Larry Ray – acteur/assistant production (L’Au-delà)
L’Au-delà est sans conteste le film le plus connu de Lucio Fulci, le plus apprécié. Nombre d’images iconiques en est extrait : le lynchage du peintre, le mystérieux symbole, Emily sur le Pontchartrain Causeway vide ou encore le final à la beauté éternelle. Ainsi, le film a fait l’objet de multiples analyses et surinterprétations. Son tournage a même été raconté parfois par Fulci lui-même mais aussi par sa squadra ou ses acteurs depuis une dizaine d’années. Mais jusqu’à présent, le point de vue américain sur la fabrication du film a souvent été négligé. Voici donc un entretien avec Larry Ray, un journaliste et acteur américain qui s’est retrouvé assistant du producteur lors du tournage aux Etats-Unis après avoir été le traducteur lors des premiers repérages à la Nouvelle-Orléans…
Comment avez-vous intégré l’équipe de tournage de L’Au-delà ?
Je venais de mettre fin à 20 ans de journalisme télé et de production, et m’apprêtais à créer ma société de production vidéo, TELEventure. J’étais donc libre. C’est à ce moment-là que Jo Beth Bolton, la Présidente de la Louisiana State Film Commission, m’a appelé parce qu’une production italienne faisait des repérages dans la région. Or, personne de l’équipe ne maîtrisait l’anglais. Comme je suis bilingue et que je connais bien la Louisiane, elle a pensé à moi. J’ai d’abord rencontré le producteur, Fabrizio De Angelis, un véritable gentleman, puis j’ai aidé Sergio Salvati et Lucio Fulci à trouver les lieux de tournage. J’ai accompli cette mission sans lire une ligne du scénario d’ailleurs.

Données recueillies:
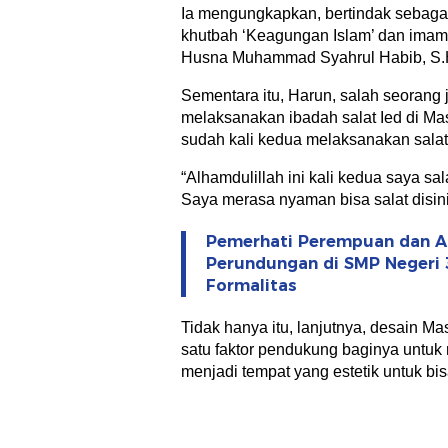
Ia mengungkapkan, bertindak sebagai
khutbah ‘Keagungan Islam’ dan imam
Husna Muhammad Syahrul Habib, S.H
Sementara itu, Harun, salah seorang
melaksanakan ibadah salat Ied di M
sudah kali kedua melaksanakan salat 
“Alhamdulillah ini kali kedua saya salat 
Saya merasa nyaman bisa salat disini,
Pemerhati Perempuan dan An
Perundungan di SMP Negeri 
Formalitas
Tidak hanya itu, lanjutnya, desain M
satu faktor pendukung baginya untuk 
menjadi tempat yang estetik untuk bi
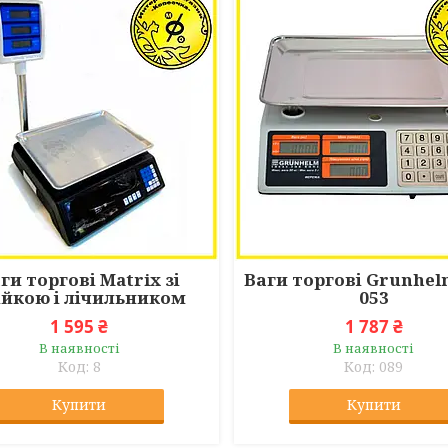
ги торгові Matrix зі
Ваги торгові Grunhel
ійкою і лічильником
053
1 595 ₴
1 787 ₴
В наявності
В наявності
8
089
Купити
Купити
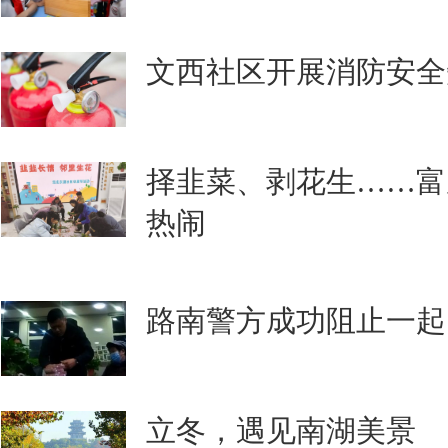
文西社区开展消防安全
择韭菜、剥花生……富
热闹
路南警方成功阻止一起
立冬，遇见南湖美景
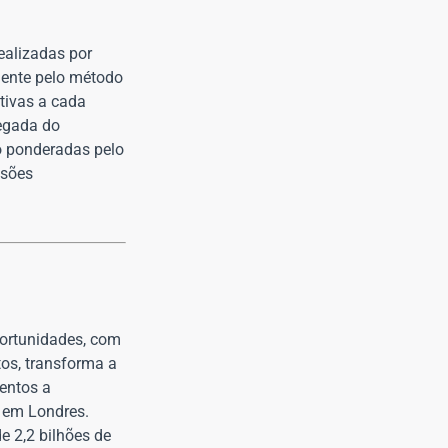
ealizadas por
mente pelo método
tivas a cada
regada do
o ponderadas pelo
isões
oportunidades, com
tos, transforma a
entos a
 em Londres.
e 2,2 bilhões de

Objectif de la tâche:
Extrayez de l'entretien, sans rien modifier, le passage qui commence aux mots « L’Au-delà est sans » et s'arrête après les mots « de L’Au-delà ? ».

Réponse attendue:
L’Au-delà est sans conteste le film le plus connu de Lucio Fulci, le plus apprécié. Nombre d’images iconiques en est extrait : le lynchage du peintre, le mystérieux symbole, Emily sur le Pontchartrain Causeway vide ou encore le final à la beauté éternelle. Ainsi, le film a fait l’objet de multiples analyses et surinterprétations. Son tournage a même été raconté parfois par Fulci lui-même mais aussi par sa squadra ou ses acteurs depuis une dizaine d’années. Mais jusqu’à présent, le point de vue américain sur la fabrication du film a souvent été négligé. Voici donc un entretien avec Larry Ray, un journaliste et acteur américain qui s’est retrouvé assistant du producteur lors du tournage aux Etats-Unis après avoir été le traducteur lors des premiers repérages à la Nouvelle-Orléans…
Comment avez-vous intégré l’équipe de tournage de L’Au-delà ?